Sir Arthur John Evans descobriu as ruínas da antiga cidade de Knossos em Creta, e com ela uma sofisticada civilização da Idade do Bronze que ele chamou de “Minoan”. Evans também encontrou milhares de tabuletas com roteiros minóicos chamados Linear A e Linear B. Quando o roteiro Linear B foi decifrado, a linguagem que ele gravava foi mostrada como sendo uma forma primitiva do grego. As descobertas em Creta lançaram luz sobre um período da civilização do Egeu anteriormente conhecido principalmente por suas reflexões obscuras na mitologia da Grécia clássica.

Arthur Evans nasceu em 3 de julho de 1851, em Nash Mills, Hertfordshire, Inglaterra. Foi educado na Harrow School, Brasenose College na Universidade de Oxford e na Universidade de Göttingen. Depois de se formar, Evans viajou para a Bósnia com seu irmão Lewis, e foi testemunha de uma revolta camponesa contra o domínio otomano. Mais tarde trabalhou como correspondente do Manchester Guardian nos Balcãs, e tornou-se secretário do Fundo Britânico para os Refugiados dos Balcãs. Ele identificou muitos locais romanos antigos na Bósnia e Macedônia, incluindo cidades e estradas. No entanto, seus relatórios para o Guardião sobre eventos e condições nos contenciosos Balcãs levaram as autoridades a acusá-lo de espionagem. Ele foi preso, preso e expulso em 1882.

Quatro anos antes, Evans tinha casado com Margaret Freeman, que foi parceira no seu trabalho até a sua morte em 1893. Entre 1884 e 1908, ele foi curador do Museu Ashmolean de Oxford. Ele foi membro fundador da Academia Britânica em 1902, e tornou-se professor extraordinário de arqueologia pré-histórica em Oxford em 1909.

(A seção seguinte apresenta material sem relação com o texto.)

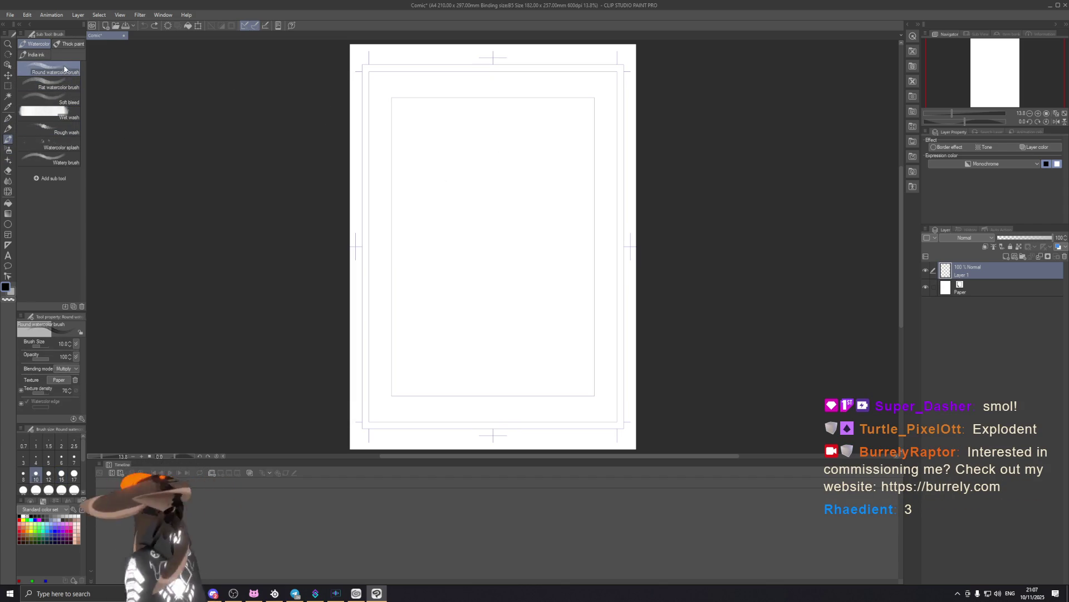
Try the Gouache, Gouache blender, Paint and apply and Oil paint brushes, clearing each stroke.
click(49, 54)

Evans se interessou por Creta depois de ver moedas antigas e selos esculpidos na ilha. Após fazer sua primeira viagem em 1894, publicou Pictogramas Cretanos e Roteiro Prae-Fenícios, e propôs que a civilização micênica pré-clássica do continente grego fosse originada em Creta. Em 1899 ele adquiriu terrenos na ilha, incluindo o local de Knossos, para fins de escavação.

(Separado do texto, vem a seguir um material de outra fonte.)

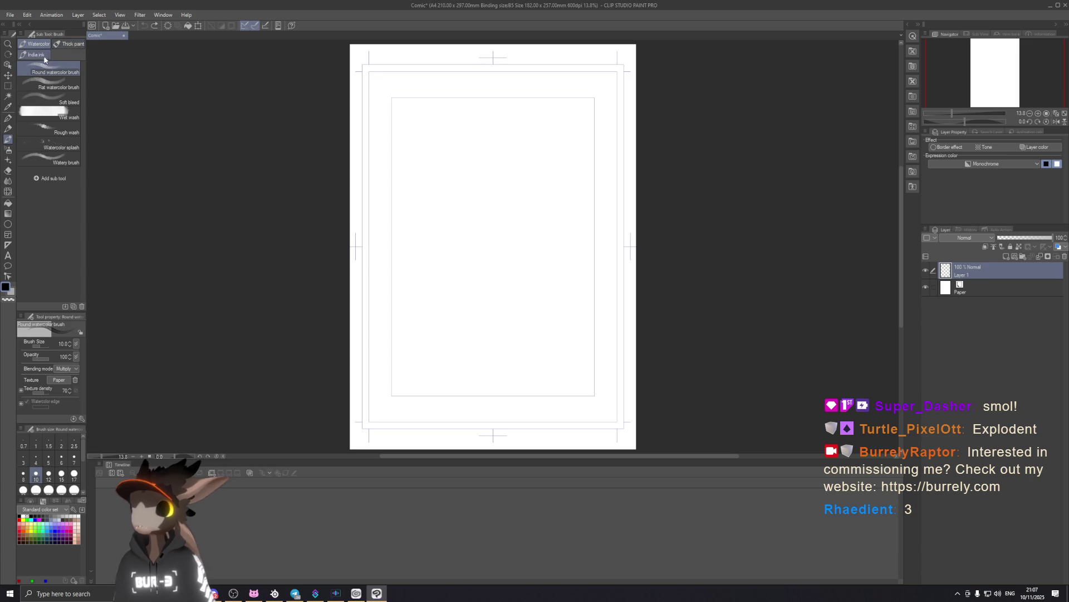
click(72, 44)
click(66, 87)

A ilha de Creta está estrategicamente localizada fora da ponta da Grécia continental. Foi a maior potência naval e comercial no Mar Egeu, começando há cerca de 4.000 anos. A lenda grega fala do rei cretense Minos, cujo terreno do palácio incluía um labirinto que dizia abrigar uma besta chamada Minotauro. O Minotauro foi descrito como uma criatura temível que era um touro da cintura para cima e um homem da cintura para baixo, e foi finalmente morto pelo herói grego Theseus. Esta lenda pode ter sido uma descrição alegórica da queda da civilização Minotauro por volta de 1450 a.C., após uma erupção vulcânica numa ilha próxima.

Com um ano de início das suas escavações em Knossos, Evans desvendou as ruínas de um palácio. Os seus terrenos, cobrindo mais de cinco acres, foram dispostos num arranjo complexo que sugeria o labirinto do lendário Minotauro. Isto levou Evans a cunhar o nome “Minoan” para a antiga civilização. Sob a camada Minoan, ele encontrou um povoado ainda mais antigo do período Neolítico. Evans foi nomeado cavaleiro em 1911. Com exceção de um hiato durante a Primeira Guerra Mundial, Evans continuou suas escavações em Knossos até 1935, quando ele tinha 84 anos de idade. Ele descreveu seu trabalho lá no Palácio de Minos (4 volumes, 1921-1936).

Embora Evans tivesse esperado decifrar os três roteiros encontrados em Knossos – um roteiro pictográfico, e duas formas de escrita chamadas Linear A e Linear B – ele não teve sucesso nisso. Entretanto, uma palestra que ele deu na Inglaterra em 1936 despertou o interesse de Michael Ventris (1922-1956), que eventualmente decifrou Linear B. Evans morreu em 11 de julho de 1941, em Youlbury, uma cidade perto de Oxford. Sua pesquisa em Knossos foi assumida pela Escola Britânica de Arqueologia, e continua até hoje.